Metodologia
Questa pagina descrive come è stata condotta la ricerca sul demo-to-production gap, quali evidence standards sono stati applicati, e cosa la ricerca ha deliberatamente escluso. Esiste perché la doctrine chiede alla piattaforma di applicare alle proprie claim la stessa scrutiny che chiede ad altri sistemi.
Source
La base di evidenza è stata sintetizzata da un source document deep-research commissionato tramite la feature deep research di OpenAI contro un brief che ha definito scope, evidence standards e exclusion rule. La sintesi è stata AI-assisted. Sourcing, evidence standards e direzione editoriale sono stati definiti dall'umano.
Cosa contava come evidenza
- Fonte primaria: lo scritto, talk, codice o issue del practitioner stesso
- Autore nominato con identità verificabile
- Datata entro 18 mesi quando possibile.

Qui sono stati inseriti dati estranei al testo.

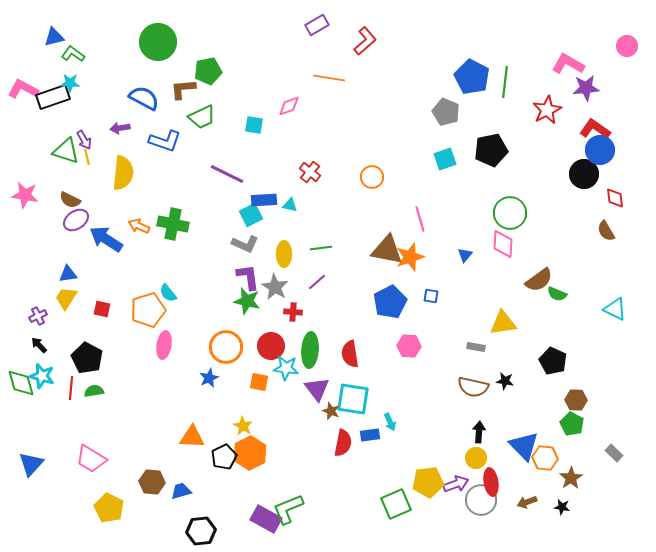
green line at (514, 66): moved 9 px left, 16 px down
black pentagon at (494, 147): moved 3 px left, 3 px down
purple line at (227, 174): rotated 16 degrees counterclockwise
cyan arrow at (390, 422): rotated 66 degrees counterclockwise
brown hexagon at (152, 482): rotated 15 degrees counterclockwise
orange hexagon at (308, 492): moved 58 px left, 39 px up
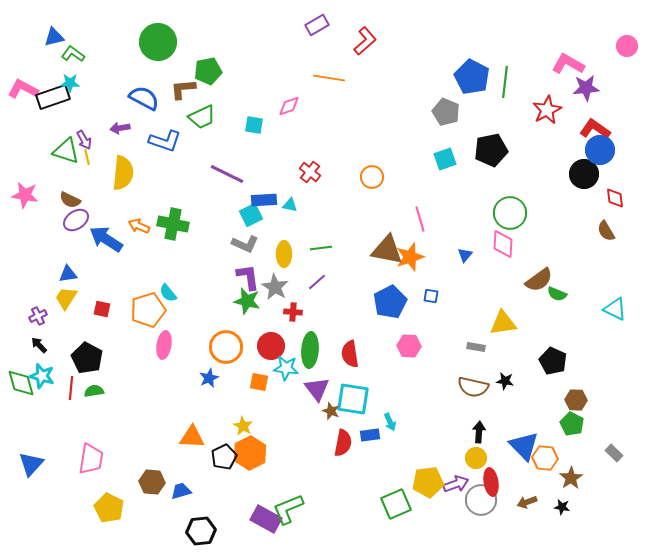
pink trapezoid at (91, 459): rotated 112 degrees counterclockwise
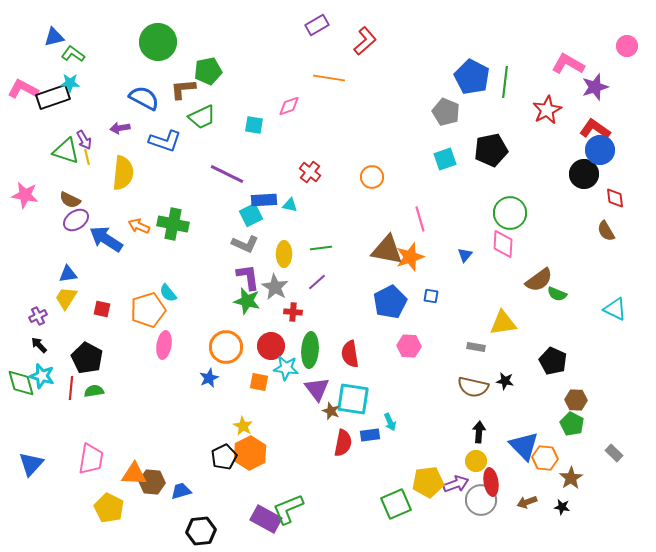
purple star at (586, 88): moved 9 px right, 1 px up; rotated 12 degrees counterclockwise
orange triangle at (192, 437): moved 58 px left, 37 px down
yellow circle at (476, 458): moved 3 px down
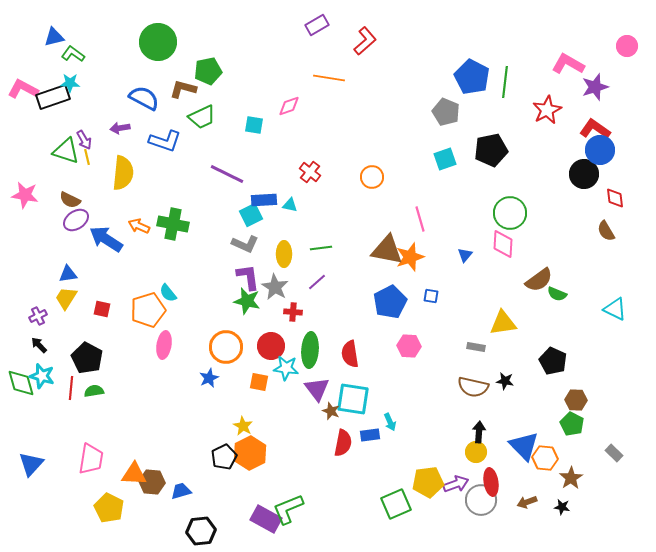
brown L-shape at (183, 89): rotated 20 degrees clockwise
yellow circle at (476, 461): moved 9 px up
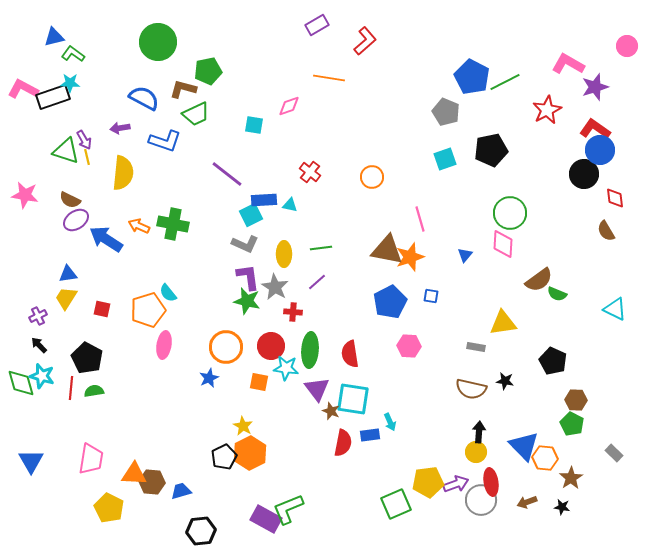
green line at (505, 82): rotated 56 degrees clockwise
green trapezoid at (202, 117): moved 6 px left, 3 px up
purple line at (227, 174): rotated 12 degrees clockwise
brown semicircle at (473, 387): moved 2 px left, 2 px down
blue triangle at (31, 464): moved 3 px up; rotated 12 degrees counterclockwise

Fonti più vecchie tenute se seminali
- Citazione diretta di tre frasi o meno, attribuibile
- Quantificata quando la claim è quantitativa
- URL linkato che risolve
Cosa è stato escluso
- Copy marketing da landing page di vendor
- Thinkpiece generici di AI hype senza dettaglio operativo
- Report di analyst di settore senza metodologia
- Materiale paywalled dove la claim non può essere verificata
- Contenuti riassunti da AI a meno che non citino una fonte specifica
Open research item
Tre figure comunemente richieste sono segnalate come non verificate invece di essere riempite con folklore di vendor: tempo medio di abbandono per progetti agent in stallo, tasso di overrun dei costi vs stima iniziale, e un tasso universale di regressione eval-to-produzione. Il beta del validator è aperto a team i cui case study aiuterebbero a chiudere questi gap. Le readiness review pubbliche diventano evidenza pubblica.
Perché questa pagina esiste
La maggior parte del content marketing-flavoured non pubblica la propria metodologia. Farlo è la forma operativa della doctrine della piattaforma stessa: la disciplina chiesta agli altri, applicata qui per prima.